“Well, there aren’t any ‘steps’ around this family, so we can’t tell by our own experience,” cried Dorothy, “and we’ve got this chicken family moved into its new house, so let’s go and see what the workmen are doing at our new house.”

Dorothy’s mother had been planning for several months to build a house on a lot of land on the same street that they were living on now, but farther away from the Mortons’ and nearer the farm where lived the Mortons’ grandfather and grandmother, Mr. and Mrs. Emerson. The contractor had been at work only a few days.

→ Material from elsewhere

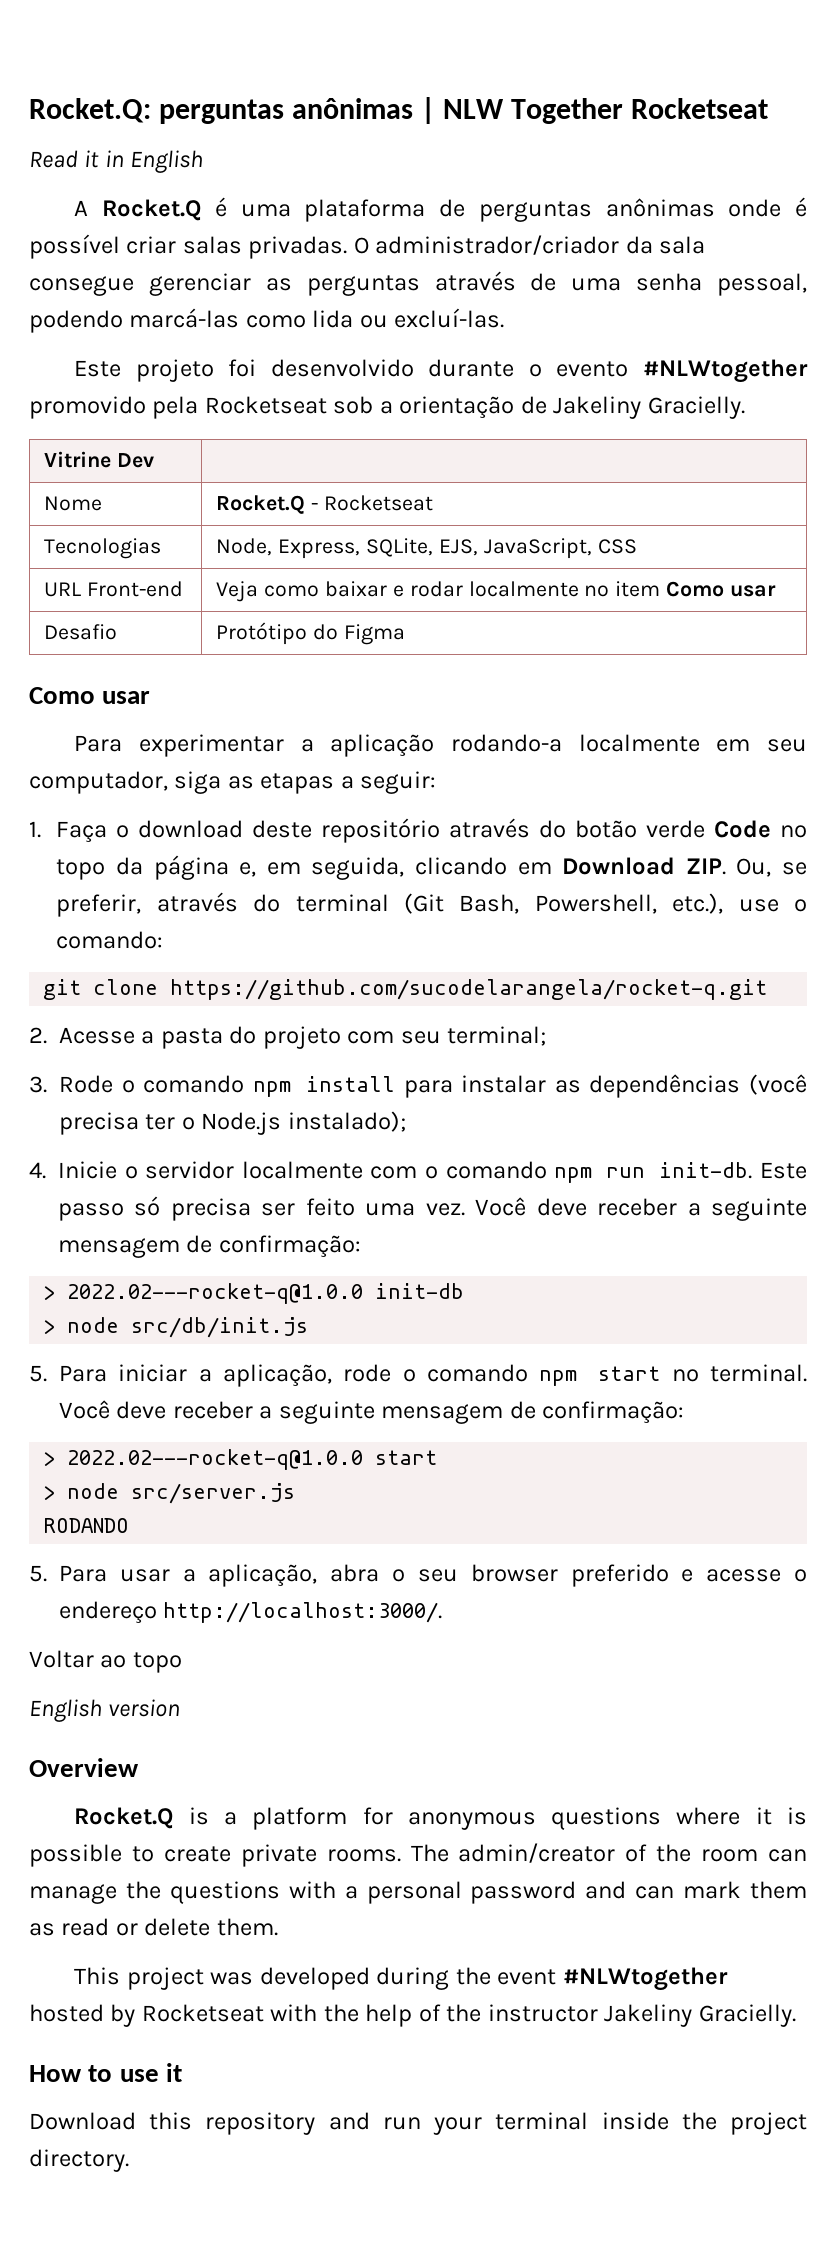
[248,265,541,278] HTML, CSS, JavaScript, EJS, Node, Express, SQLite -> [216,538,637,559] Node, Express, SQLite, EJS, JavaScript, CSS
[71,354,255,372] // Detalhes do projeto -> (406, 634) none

“He had just finished staking off the ground when I was there the other afternoon,” said Ethel Brown.

“He’s way ahead of that now,” Dorothy reported as they walked on, three abreast across the sidewalk, their blue serge suits all alike, their Tipperary hats set at the same angle on their heads, and only the different colors of their eyes and hair distinguishing them to a careless observer. “He told me yesterday that the whole cellar would be dug by this afternoon and they would be beginning to put in the concrete wall.”

“Where?”

“The cellar wall.”

“I thought cellar walls were made of stone.”

“Sometimes they are, but when there isn’t stone all cut, concrete is more convenient and cheaper, too.”

“And it lasts forever, I was reading the other day.”

“I should say it did. Those old Pyramids in Egypt are partly made of concrete, they think, and they are three or four thousand years old.”